Il villaggio di Taghia è alle nostre spalle, abbiamo fatto i saluti e i ringraziamenti di rito e stiamo ripercorrendo la valle a ritroso. Con noi c’è anche il Jef che sornione decide di seguirci e di dividere le spese del taxi. Le cinque ore passano veloci tra le gli scambi di battute, i paesaggi solitari, le strade caotiche e l’insolito panorama innevato. All’arrivo a Marrakech, Alì ci procura un’economica stanza e la sera usciamo alla caccia di qualche birra.
Gli ultimi giorni in città passano frenetici, dopo aver visitato la piazza, i monumenti, i souk, i dintorni e gli internet point è ora del rientro. Prendiamo un taxi che ci porta all’aeroporto. Quanta confusione, un altro mondo rispetto a Taghia.

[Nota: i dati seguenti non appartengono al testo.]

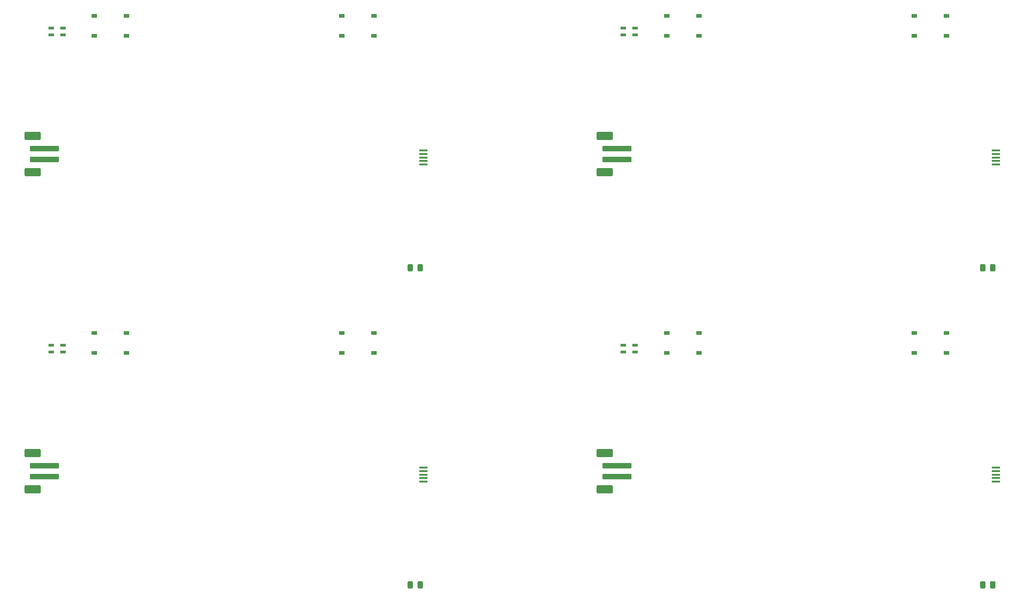
<source format=gbr>
%TF.GenerationSoftware,KiCad,Pcbnew,6.0.11-2627ca5db0~126~ubuntu20.04.1*%
%TF.CreationDate,2024-09-10T20:57:43-04:00*%
%TF.ProjectId,panel,70616e65-6c2e-46b6-9963-61645f706362,rev?*%
%TF.SameCoordinates,Original*%
%TF.FileFunction,Paste,Bot*%
%TF.FilePolarity,Positive*%
%FSLAX46Y46*%
G04 Gerber Fmt 4.6, Leading zero omitted, Abs format (unit mm)*
G04 Created by KiCad (PCBNEW 6.0.11-2627ca5db0~126~ubuntu20.04.1) date 2024-09-10 20:57:43*
%MOMM*%
%LPD*%
G01*
G04 APERTURE LIST*
G04 Aperture macros list*
%AMRoundRect*
0 Rectangle with rounded corners*
0 $1 Rounding radius*
0 $2 $3 $4 $5 $6 $7 $8 $9 X,Y pos of 4 corners*
0 Add a 4 corners polygon primitive as box body*
4,1,4,$2,$3,$4,$5,$6,$7,$8,$9,$2,$3,0*
0 Add four circle primitives for the rounded corners*
1,1,$1+$1,$2,$3*
1,1,$1+$1,$4,$5*
1,1,$1+$1,$6,$7*
1,1,$1+$1,$8,$9*
0 Add four rect primitives between the rounded corners*
20,1,$1+$1,$2,$3,$4,$5,0*
20,1,$1+$1,$4,$5,$6,$7,0*
20,1,$1+$1,$6,$7,$8,$9,0*
20,1,$1+$1,$8,$9,$2,$3,0*%
G04 Aperture macros list end*
%ADD10RoundRect,0.243750X0.243750X0.456250X-0.243750X0.456250X-0.243750X-0.456250X0.243750X-0.456250X0*%
%ADD11R,1.000000X0.600000*%
%ADD12R,1.000000X0.700000*%
%ADD13R,1.500000X0.450000*%
%ADD14RoundRect,0.250000X-2.500000X0.250000X-2.500000X-0.250000X2.500000X-0.250000X2.500000X0.250000X0*%
%ADD15RoundRect,0.250000X-1.250000X0.550000X-1.250000X-0.550000X1.250000X-0.550000X1.250000X0.550000X0*%
G04 APERTURE END LIST*
D10*
%TO.C,D2*%
X95218200Y-57170000D03*
X93343200Y-57170000D03*
%TD*%
D11*
%TO.C,U6*%
X26232000Y-72917600D03*
X26232000Y-71617600D03*
X28432000Y-71617600D03*
X28432000Y-72917600D03*
%TD*%
D12*
%TO.C,S2*%
X193453300Y-69387600D03*
X187453300Y-69387600D03*
X193453300Y-73087600D03*
X187453300Y-73087600D03*
%TD*%
%TO.C,S1*%
X141224600Y-73087600D03*
X147224600Y-73087600D03*
X141224600Y-69387600D03*
X147224600Y-69387600D03*
%TD*%
D13*
%TO.C,J4*%
X95800700Y-94527600D03*
X95800700Y-95177600D03*
X95800700Y-95827600D03*
X95800700Y-96477600D03*
X95800700Y-97127600D03*
%TD*%
D12*
%TO.C,S2*%
X86560700Y-10120000D03*
X80560700Y-10120000D03*
X86560700Y-13820000D03*
X80560700Y-13820000D03*
%TD*%
D10*
%TO.C,D2*%
X202110800Y-116437600D03*
X200235800Y-116437600D03*
%TD*%
D13*
%TO.C,J4*%
X202693300Y-94527600D03*
X202693300Y-95177600D03*
X202693300Y-95827600D03*
X202693300Y-96477600D03*
X202693300Y-97127600D03*
%TD*%
D12*
%TO.C,S2*%
X193453300Y-10120000D03*
X187453300Y-10120000D03*
X193453300Y-13820000D03*
X187453300Y-13820000D03*
%TD*%
%TO.C,S2*%
X86560700Y-69387600D03*
X80560700Y-69387600D03*
X86560700Y-73087600D03*
X80560700Y-73087600D03*
%TD*%
D14*
%TO.C,J1*%
X131903300Y-34900000D03*
X131903300Y-36900000D03*
D15*
X129653300Y-32500000D03*
X129653300Y-39300000D03*
%TD*%
D10*
%TO.C,D2*%
X202110800Y-57170000D03*
X200235800Y-57170000D03*
%TD*%
D11*
%TO.C,U6*%
X133124600Y-13650000D03*
X133124600Y-12350000D03*
X135324600Y-12350000D03*
X135324600Y-13650000D03*
%TD*%
D14*
%TO.C,J1*%
X25010700Y-94167600D03*
X25010700Y-96167600D03*
D15*
X22760700Y-91767600D03*
X22760700Y-98567600D03*
%TD*%
D12*
%TO.C,S1*%
X34332000Y-13820000D03*
X40332000Y-13820000D03*
X34332000Y-10120000D03*
X40332000Y-10120000D03*
%TD*%
D13*
%TO.C,J4*%
X202693300Y-35260000D03*
X202693300Y-35910000D03*
X202693300Y-36560000D03*
X202693300Y-37210000D03*
X202693300Y-37860000D03*
%TD*%
D14*
%TO.C,J1*%
X131903300Y-94167600D03*
X131903300Y-96167600D03*
D15*
X129653300Y-91767600D03*
X129653300Y-98567600D03*
%TD*%
D10*
%TO.C,D2*%
X95218200Y-116437600D03*
X93343200Y-116437600D03*
%TD*%
D14*
%TO.C,J1*%
X25010700Y-34900000D03*
X25010700Y-36900000D03*
D15*
X22760700Y-39300000D03*
X22760700Y-32500000D03*
%TD*%
D11*
%TO.C,U6*%
X133124600Y-72917600D03*
X133124600Y-71617600D03*
X135324600Y-71617600D03*
X135324600Y-72917600D03*
%TD*%
D12*
%TO.C,S1*%
X34332000Y-73087600D03*
X40332000Y-73087600D03*
X34332000Y-69387600D03*
X40332000Y-69387600D03*
%TD*%
D11*
%TO.C,U6*%
X26232000Y-13650000D03*
X26232000Y-12350000D03*
X28432000Y-12350000D03*
X28432000Y-13650000D03*
%TD*%
D12*
%TO.C,S1*%
X141224600Y-13820000D03*
X147224600Y-13820000D03*
X141224600Y-10120000D03*
X147224600Y-10120000D03*
%TD*%
D13*
%TO.C,J4*%
X95800700Y-35260000D03*
X95800700Y-35910000D03*
X95800700Y-36560000D03*
X95800700Y-37210000D03*
X95800700Y-37860000D03*
%TD*%
M02*

</source>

La gente preoccupata corre di qua e di là con grande foga, teme di non riuscire a prendere il volo a causa del cambio orario. Nessuno sa realmente che ore siano poiché non è chiaro se il re abbia deciso di mantenere l’ora legale. Poco male, la coda è interminabile e comunque ci tocca aspettare; ecco, destinazione Treviso ha la precedenza, l’aereo è già in ritardo e ci chiamano per farci passare preferenzialmente. Siamo in aereo, stiamo tornando.